**PROBLEM DETAILS:**
Copy out every line of the records in which "apetite" can be found.
*** INFORMATION GIVEN Section Begins ***
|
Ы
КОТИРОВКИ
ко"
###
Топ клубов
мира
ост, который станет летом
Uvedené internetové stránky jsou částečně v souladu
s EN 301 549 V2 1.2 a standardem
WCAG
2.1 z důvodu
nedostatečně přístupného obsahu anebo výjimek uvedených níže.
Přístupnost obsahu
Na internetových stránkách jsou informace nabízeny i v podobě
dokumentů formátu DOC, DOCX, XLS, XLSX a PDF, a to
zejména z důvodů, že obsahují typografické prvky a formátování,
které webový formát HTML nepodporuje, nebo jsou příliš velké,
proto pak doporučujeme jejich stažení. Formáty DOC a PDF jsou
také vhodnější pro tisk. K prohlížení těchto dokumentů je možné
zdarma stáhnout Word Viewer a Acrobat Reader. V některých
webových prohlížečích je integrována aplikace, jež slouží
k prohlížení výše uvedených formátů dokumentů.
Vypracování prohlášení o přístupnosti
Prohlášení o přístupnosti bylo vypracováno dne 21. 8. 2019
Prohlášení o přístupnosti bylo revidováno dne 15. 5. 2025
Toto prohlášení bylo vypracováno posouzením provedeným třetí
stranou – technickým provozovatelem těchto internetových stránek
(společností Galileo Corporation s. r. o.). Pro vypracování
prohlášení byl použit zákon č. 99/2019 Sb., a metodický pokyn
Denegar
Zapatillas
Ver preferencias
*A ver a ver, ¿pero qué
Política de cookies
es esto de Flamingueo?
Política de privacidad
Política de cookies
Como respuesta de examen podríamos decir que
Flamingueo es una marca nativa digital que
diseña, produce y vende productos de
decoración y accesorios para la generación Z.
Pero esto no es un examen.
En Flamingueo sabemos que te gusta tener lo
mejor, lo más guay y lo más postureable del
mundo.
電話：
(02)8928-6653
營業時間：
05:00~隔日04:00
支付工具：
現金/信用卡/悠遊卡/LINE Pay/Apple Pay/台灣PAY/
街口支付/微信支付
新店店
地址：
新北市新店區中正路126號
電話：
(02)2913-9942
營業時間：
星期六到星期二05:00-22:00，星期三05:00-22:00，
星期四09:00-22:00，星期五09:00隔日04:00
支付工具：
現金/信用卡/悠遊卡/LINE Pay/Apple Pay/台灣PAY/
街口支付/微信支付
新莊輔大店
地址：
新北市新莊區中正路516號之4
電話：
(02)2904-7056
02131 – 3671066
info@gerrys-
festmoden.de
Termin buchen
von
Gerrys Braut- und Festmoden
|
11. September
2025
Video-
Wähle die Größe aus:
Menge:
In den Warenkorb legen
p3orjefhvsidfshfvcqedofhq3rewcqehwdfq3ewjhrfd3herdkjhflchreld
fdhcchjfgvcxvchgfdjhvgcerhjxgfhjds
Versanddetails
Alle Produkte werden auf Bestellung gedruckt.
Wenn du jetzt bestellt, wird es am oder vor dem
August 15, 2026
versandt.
*** INFORMATION GIVEN Section Ends ***
*** INFORMATION GIVEN Section Begins ***
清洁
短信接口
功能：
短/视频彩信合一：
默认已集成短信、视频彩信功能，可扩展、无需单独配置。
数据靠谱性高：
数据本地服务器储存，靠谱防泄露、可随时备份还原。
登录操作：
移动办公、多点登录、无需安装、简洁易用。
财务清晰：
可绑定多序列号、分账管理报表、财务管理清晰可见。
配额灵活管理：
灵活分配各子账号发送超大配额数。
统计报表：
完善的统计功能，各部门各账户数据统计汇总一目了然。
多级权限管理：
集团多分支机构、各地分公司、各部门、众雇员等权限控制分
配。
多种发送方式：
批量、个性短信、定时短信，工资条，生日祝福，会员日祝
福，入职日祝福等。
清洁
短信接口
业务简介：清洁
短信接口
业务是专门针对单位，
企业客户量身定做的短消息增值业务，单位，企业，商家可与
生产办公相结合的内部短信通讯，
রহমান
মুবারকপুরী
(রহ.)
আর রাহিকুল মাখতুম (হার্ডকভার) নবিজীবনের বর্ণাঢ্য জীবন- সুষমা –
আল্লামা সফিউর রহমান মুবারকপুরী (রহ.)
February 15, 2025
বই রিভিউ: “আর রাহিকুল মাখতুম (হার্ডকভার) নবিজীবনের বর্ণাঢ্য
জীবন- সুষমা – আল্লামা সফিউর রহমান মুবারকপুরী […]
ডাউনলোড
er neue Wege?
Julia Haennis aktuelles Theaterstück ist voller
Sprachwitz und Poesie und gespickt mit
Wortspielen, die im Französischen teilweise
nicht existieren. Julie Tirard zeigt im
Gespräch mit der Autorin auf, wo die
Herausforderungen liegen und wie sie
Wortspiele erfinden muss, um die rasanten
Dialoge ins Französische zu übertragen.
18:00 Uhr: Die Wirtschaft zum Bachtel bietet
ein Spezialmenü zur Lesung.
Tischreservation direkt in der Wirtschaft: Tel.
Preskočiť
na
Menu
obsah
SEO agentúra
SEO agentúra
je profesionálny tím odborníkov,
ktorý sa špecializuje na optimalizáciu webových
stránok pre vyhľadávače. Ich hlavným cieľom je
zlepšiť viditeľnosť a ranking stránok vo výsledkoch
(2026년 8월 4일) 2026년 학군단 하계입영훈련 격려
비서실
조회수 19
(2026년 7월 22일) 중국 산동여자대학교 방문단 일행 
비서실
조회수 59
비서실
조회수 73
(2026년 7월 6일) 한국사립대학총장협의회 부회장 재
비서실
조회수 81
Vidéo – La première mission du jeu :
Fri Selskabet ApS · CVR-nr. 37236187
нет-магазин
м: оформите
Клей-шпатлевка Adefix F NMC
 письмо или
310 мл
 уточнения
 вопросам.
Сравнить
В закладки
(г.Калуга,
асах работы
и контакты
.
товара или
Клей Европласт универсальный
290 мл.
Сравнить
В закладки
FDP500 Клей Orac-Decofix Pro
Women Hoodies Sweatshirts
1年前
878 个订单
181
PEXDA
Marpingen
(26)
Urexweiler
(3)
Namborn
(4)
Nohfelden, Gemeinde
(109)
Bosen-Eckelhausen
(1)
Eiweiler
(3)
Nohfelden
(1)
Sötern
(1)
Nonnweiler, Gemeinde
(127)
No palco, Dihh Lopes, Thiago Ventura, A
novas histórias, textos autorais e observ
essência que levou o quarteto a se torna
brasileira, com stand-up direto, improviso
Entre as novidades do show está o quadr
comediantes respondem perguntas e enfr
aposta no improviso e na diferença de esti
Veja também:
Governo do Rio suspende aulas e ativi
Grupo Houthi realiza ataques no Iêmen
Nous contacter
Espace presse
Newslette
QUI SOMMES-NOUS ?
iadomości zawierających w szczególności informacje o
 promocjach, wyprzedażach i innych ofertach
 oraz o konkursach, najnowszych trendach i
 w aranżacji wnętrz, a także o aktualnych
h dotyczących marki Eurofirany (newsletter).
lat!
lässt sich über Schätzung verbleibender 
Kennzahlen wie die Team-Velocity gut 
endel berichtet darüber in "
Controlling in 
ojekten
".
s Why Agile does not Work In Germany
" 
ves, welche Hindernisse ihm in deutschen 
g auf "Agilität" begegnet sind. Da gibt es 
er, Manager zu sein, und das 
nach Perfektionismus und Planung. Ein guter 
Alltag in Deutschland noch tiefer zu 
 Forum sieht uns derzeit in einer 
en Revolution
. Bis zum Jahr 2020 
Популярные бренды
*** INFORMATION GIVEN Section Ends ***
*** INFORMATION GIVEN Section Begins ***
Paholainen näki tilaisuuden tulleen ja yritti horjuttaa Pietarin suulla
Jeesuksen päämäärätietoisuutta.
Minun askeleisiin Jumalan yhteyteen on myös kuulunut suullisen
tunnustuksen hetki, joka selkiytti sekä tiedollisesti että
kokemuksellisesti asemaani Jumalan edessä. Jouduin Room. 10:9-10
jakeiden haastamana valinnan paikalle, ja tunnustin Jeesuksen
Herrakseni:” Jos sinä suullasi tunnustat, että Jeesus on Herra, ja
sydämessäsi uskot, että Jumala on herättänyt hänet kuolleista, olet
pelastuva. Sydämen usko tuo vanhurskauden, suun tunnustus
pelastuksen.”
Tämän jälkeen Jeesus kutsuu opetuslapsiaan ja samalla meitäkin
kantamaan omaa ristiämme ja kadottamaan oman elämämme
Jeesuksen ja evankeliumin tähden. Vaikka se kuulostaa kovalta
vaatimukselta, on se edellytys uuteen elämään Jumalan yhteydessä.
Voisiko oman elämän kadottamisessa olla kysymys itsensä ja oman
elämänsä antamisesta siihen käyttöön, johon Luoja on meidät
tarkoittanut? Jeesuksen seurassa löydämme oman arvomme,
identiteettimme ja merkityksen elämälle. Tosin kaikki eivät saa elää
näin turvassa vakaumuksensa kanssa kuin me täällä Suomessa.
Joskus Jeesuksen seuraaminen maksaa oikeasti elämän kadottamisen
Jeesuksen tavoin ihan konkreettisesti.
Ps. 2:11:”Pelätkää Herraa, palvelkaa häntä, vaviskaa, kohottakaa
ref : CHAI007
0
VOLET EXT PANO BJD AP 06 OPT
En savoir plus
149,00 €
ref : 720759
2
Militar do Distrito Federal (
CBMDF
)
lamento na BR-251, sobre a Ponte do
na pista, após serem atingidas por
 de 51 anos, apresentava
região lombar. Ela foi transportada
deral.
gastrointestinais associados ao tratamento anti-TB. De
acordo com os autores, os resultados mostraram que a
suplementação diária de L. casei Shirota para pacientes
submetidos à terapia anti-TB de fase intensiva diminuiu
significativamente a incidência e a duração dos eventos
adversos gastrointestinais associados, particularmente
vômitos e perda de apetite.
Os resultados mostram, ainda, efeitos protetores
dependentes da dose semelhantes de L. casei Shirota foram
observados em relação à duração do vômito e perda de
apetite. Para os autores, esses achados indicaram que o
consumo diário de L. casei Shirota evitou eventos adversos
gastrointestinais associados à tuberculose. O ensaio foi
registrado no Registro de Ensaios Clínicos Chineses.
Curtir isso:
*** INFORMATION GIVEN Section Ends ***
**REPLY:**
vômitos e perda de apetite.
apetite. Para os autores, esses achados indicaram que o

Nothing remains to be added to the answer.